◆ Directive 1
Answer these questions from the readiness probe text.
(a) When a readiness probe fails, what happens to the Pod, and is it restarted?
(b) Which component runs the readiness probe?
(c) During a rolling update, when does Kubernetes begin removing old Pods?

What is Readiness Probe?

Junior Level

Simple Definition

Readiness Probe is a check in Kubernetes that determines whether a Pod is ready to accept incoming traffic. If the probe fails — Kubernetes removes the Pod from the load balancer, but does not restart it.

Readiness probe – K8s checks whether the Pod is ready to accept traffic. If probe fails – the Pod is removed from Service endpoints, but is NOT restarted.

Analogy

Imagine a store. The doors are open (Pod is running), but the cashier hasn’t been trained yet, registers aren’t connected. The manager (Readiness Probe) says: “Don’t accept customers yet.” Once everything is ready — the doors open for shoppers.

YAML Example

apiVersion: v1
kind: Pod
metadata:
  name: my-app
spec:
  containers:
    - name: app
      image: my-app:1.0
      readinessProbe:
        httpGet:
          path: /health/ready
          port: 8080
        initialDelaySeconds: 10
        periodSeconds: 5
        failureThreshold: 3

kubectl Example

# Check Pod readiness status
kubectl get pods
# STATUS: Running (1/1 READY) — ready, Running (0/1 READY) — not ready

kubectl describe pod my-app | grep -A 10 Readiness

When to Use

Application needs warmup time (cache loading, DB initialization)
During deployment, so traffic only goes to ready Pods
If the application can temporarily “opt out” under overload

Middle Level

How it Works

Readiness Probe is executed by the kubelet on each node. The kubelet polls the specified endpoint at periodSeconds intervals. On a successful response, the Pod gets Ready: True status and its IP is added to the Endpoints (or EndpointSlice) of all services that select this Pod. On failure — the IP is removed from Endpoints.

Types of checks:

httpGet — HTTP GET request, expects 2xx/3xx
tcpSocket — checks that the TCP port is open
exec — executes a command inside the container
grpc — gRPC health check (since Kubernetes 1.24+)

Practical Scenarios

Scenario 1: Spring Boot with Actuator

readinessProbe:
  httpGet:
    path: /actuator/health/readiness
    port: 8080
  periodSeconds: 5
  failureThreshold: 3

Scenario 2: Temporary opt-out under overload If the task queue exceeds the limit, the application can return 503 on /health/ready to temporarily remove itself from load balancing and reduce load.

Scenario 3: Rolling Update Kubernetes will not start removing old Pods until new ones pass the Readiness Probe. This ensures Zero Downtime.

Common Mistakes Table

Mistake	Consequence	Solution
Checking DB in Readiness during cascading failure	All Pods disconnect simultaneously, 503 for everyone	Return Ready if the application can work partially (cache, fallback)

◆ Supplied material
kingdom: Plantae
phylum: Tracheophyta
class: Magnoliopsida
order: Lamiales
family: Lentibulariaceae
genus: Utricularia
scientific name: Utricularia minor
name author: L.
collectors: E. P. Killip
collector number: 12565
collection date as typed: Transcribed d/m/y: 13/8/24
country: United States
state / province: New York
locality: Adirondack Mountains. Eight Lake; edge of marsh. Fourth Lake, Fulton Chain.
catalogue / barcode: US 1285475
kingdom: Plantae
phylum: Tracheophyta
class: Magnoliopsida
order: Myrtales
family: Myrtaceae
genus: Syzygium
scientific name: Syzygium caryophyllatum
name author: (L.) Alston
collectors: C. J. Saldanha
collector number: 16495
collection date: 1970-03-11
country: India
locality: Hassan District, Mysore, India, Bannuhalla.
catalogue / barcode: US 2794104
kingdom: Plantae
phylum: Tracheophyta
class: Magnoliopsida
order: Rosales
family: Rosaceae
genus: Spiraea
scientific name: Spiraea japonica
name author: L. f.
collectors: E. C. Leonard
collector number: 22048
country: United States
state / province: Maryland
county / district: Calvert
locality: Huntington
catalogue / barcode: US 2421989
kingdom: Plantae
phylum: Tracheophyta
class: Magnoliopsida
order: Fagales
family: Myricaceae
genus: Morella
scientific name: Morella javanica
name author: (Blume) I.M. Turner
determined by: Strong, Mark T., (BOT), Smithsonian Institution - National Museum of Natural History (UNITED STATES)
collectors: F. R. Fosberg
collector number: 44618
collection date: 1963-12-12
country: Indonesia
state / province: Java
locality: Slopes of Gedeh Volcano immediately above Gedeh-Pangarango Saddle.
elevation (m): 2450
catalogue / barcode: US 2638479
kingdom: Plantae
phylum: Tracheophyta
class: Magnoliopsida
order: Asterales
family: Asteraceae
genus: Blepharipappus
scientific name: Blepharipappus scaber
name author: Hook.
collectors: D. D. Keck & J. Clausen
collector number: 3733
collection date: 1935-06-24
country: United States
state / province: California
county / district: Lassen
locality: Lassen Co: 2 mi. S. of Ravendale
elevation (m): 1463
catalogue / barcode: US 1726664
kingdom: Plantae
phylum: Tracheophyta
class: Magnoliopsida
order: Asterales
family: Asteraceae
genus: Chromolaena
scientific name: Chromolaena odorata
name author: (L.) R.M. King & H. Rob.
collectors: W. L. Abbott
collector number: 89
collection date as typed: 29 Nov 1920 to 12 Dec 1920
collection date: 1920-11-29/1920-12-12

◆ Directive 2
Count the lines of the records that contain the word "order", and give only the number.

◆ Written response 1
(a) The Pod is removed from the load balancer (the Service endpoints), but it is not restarted.
(b) The kubelet on each node.
(c) Only after the new Pods pass the readiness probe.

◆ Written response 2
6